After reviewing several quad-channel 16 GB DDR3 kits, we are switching things up and reviewing a 16 GB dual channel kit from Crucial – the Ballistix Tactical Dual Channel Kit. If you are on a dual channel platform, there really is no reason to choose two modules over four – the performance will be the same regardless. What a dual channel kit like this does is keep the possibility of upgrades open, and perhaps keep temperatures down.
Crucial’s Ballistix Tactical modules sit in the middle of their performance range of desktop memory products. It lacks features like integrated temperature monitors and LED lights. Most significantly for me, it lacks the huge heatsinks that offer little value other than looks, and can often get in the way of larger heatsinks like the Noctua NH-D14 or Phanteks PH-TC14PE.
Although it’s not a ‘high end’ kit, the specs are solid. This kit runs at DDR3-1600, and has low latency timings of 8-8-8-24 with a low voltage of 1.5v. We’ll find out later if there is any room left for overclocking.
Crucial Ballistix Tactical – Packaging
Crucial have significantly improved their packaging since we first started reviewing their DDR3 modules. Gone are those annoying blister packs that you have to cut around with a good pair of scissors.
Instead, they use ‘crush rivet’ packaging, which is more convenient than scissors of course, but not really resealable. I would have preferred snaps to allow resealing, but this is better than it had been.
As you can see, the bright yellow modules stand out beautifully on our matte black model board, the Gigabyte Z68XP-UD4. In fact, you could build a theme around this, with a matching case (such as the NZXT Phantom 410 Gunmetal) and CPU cooler like a black Phanteks cooler. That would be drool-worthy!
Best of all, the heatsinks are completely out of the way of any CPU cooler I can think of. If these dimms are too tall to accommodate a cooler, blame the cooler in this case, not the modules.
Crucial Ballistix Tactical Overclocking
With a rated speed of 1600 MT/s and low latencies with low voltage, the Ballistix Tactical seems like it should have room for overclocking. What we normally do is bring the voltage up to 1.65v if it’s not there already (this is as high as you’ll want to take your Intel CPU under normal daily use) and see if we can improve the frequency and/or latency speeds.

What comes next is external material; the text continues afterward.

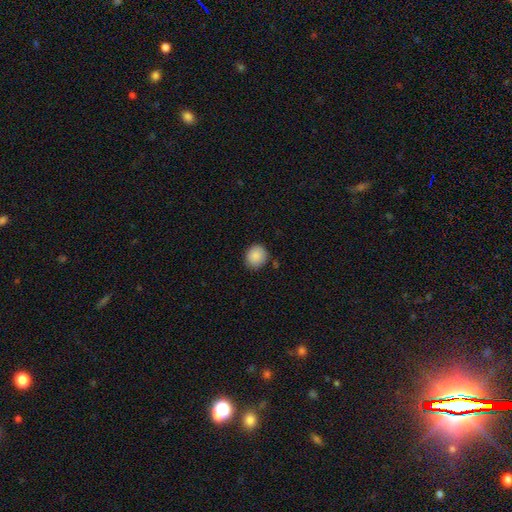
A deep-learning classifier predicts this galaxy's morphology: Smooth or featured: smooth — 89% (star or artifact — 8%)
How rounded: round — 82% (in between — 17%)
Merging: none — 85% (minor disturbance — 11%)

The Ballistix Elite is already set to 8-8-8-24, so you can probably guess that any lower would be too much to ask. That is the case here, as CAS 7 would not boot under any circumstance, even with higher voltages. That is fine – these timings are very tight to begin with.
We have actually had little success with overclocking Crucial memory in the past. But with this kit, we were able to have it running at 1866 MHz with slightly loosened timings of 8-9-8-26, with the voltage at 1.5v. Not bad! They would not go any higher than this, however. Keep in mind that overclocking results will always vary, and this is not a guarantee that the next kit will achieve the same results.
Crucial Ballistix Tactical Performance
To get an overview of how memory modules perform in contrast to each other, we try to run them in a ‘best case scenario’. This will ‘exaggerate’ performance differences a bit, but if there is any performance to be found, this is where we’ll find it. We use SiSoft Sandra to determine the maximum bandwidth and latency of each kit, and put it through a PCMark 7 test, running on a Core i7 Extreme 3960X system. The latter test will give us some idea of how the kits perform differently in a more real world scenario, since PCMark 7 uses actual programs that we use every day.
In this case, we will simply compare this kit to the Crucial Ballistix Elite we reviewed a while back. Both kits were installed in dual channel mode, since there would be no point in comparing dual channel to quad channel in this review.
As you can see, it sits right where you’d expect in terms of performance – right below the Crucial Ballistix Elite.
This is probably one of the less exciting reviews we’ve published in a while, but in some ways, that’s a good thing. What you get with the Crucial Ballistix Tactical is exactly what you’d expect. Solid performance, excellent warranty, nice looking units that are out of the way of any heatsinks you might want to install on your CPU. There are no bells, no whistles, just solid performance. I would recommend the Crucial Ballistix Tactical if the price is right for you.